Lara Jean’s family is at a good place. But nothing good lasts forever, and Lara Jean is dreading the day her older sister Margot goes off to college in Scotland. Margot, who has held their family together ever since their mother died back when they were little. Margot, who has taken care of Lara Jean, their younger sister Kitty, and their father for so many years now. Lara Jean knows that it’s now her turn to take charge, but she’s not looking forward to her sister and best friend leaving her.
And, to make matters even worse, Lara Jean discovers that somehow the letters she’s written to her crushes over the years have actually been sent out. Those secret crushes? Not so secret anymore. Her most unfortunate crush was the one that Lara Jean harbored (and perhaps still harbors) for Margot’s now ex-boyfriend Josh. To save herself from further humiliation, Lara Jean makes a deal with another one of her letter recipients, Peter K. “Dating” Peter K. is the perfect plan: Josh will think Lara Jean’s truly over him, and Peter K.’s ex-girlfriend Genevieve will get so jealous she’ll come crawling back into Peter’s arms.
I like those stories that rely on fake relationships; that’s one trope that hasn’t gotten old for me just yet. I’m happy to report that despite some issues I had here and there with To All the Boys I’ve Loved Before, I was fully a fan of Lara Jean and Peter’s “romance.” Despite a friendship in middle school (and a brief attraction on at least Lara Jean’s part), Lara Jean and Peter K. parted ways many years ago. Perhaps it was for the best, as Peter’s become a popular jock who is frequently crushed upon, although he’s been in a committed relationship for the past few years, or he was until recently. As for Lara Jean, she prefers to stand in the shadows and let Margot shine.
At first, Peter and Lara Jean’s relationship is about as awkward as readers would imagine it would be. It certainly seems as though the two have nothing in common. Through some skillful characterization, however, Han is able to convincingly show that these two are able to establish a solid understanding of one another. And I quite enjoyed it.
More than relationships - be they failed or fake or floundering - To All the Boys I’ve Loved Before is about family and deciding what really matters in our lives. The bonds Lara Jean has with Margot, with Kitty, and with their father are flawed at times, and yet they’re also genuine and hopeful. More than anything else, Lara Jean establishes her identity through her sisters, as one of the “Song girls.” The events of the novel help Lara Jean come into her own, but there’s no denying how truly powerful it is to see all that Lara Jean would do for her sisters - and all they would do for her.
The main issue I had with this novel has to do with Lara Jean’s narration. Although she’s entering her junior year of high school, she didn’t seem any older than a young teen. Her thoughts felt very childish and in general her actions portrayed her as being unrealistically naive.
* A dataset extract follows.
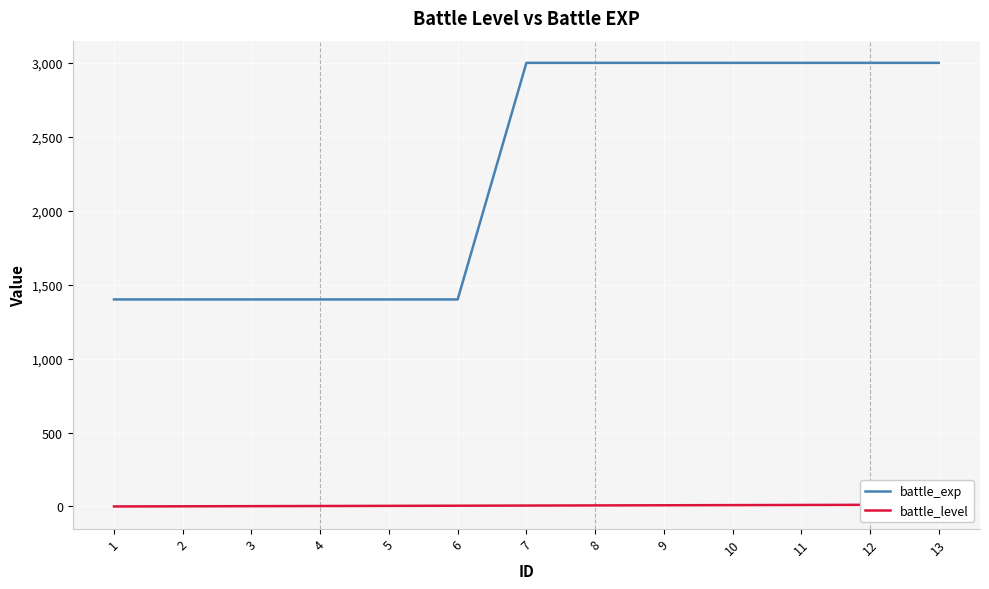

At which label does battle_level first exceed 6?

8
Some of the genuineness I felt in other aspects of the book was called into question when compared to Lara Jean’s narration.
On the other end of the spectrum, Kitty spoke and acted in a way that belied a far greater maturity than her nine years. I almost felt as though Lara Jean and Kitty should have switched ages. It’s one thing to make a character naive; but it’s problematic if her naivete comes across as stupidity or disingenuous (as sometimes happened in this novel).
I liked the story being told and I certainly sympathized with the difficulties in Lara Jean’s life. As far as relatability is concerned, I suppose Lara Jean is pretty easy to empathize with as well. Garnering my sympathy and empathy, however, does not mean that I truly liked Lara Jean; there was far too much of a disconnect for me between how I thought she should act (given her age, circumstances, etc.) and how she does act.
But that’s just me. At its core, To All the Boys I’ve Loved Before is a rather heartwarming story about a girl finding herself and her beliefs amidst so many changes. And in that regard it succeeds brilliantly.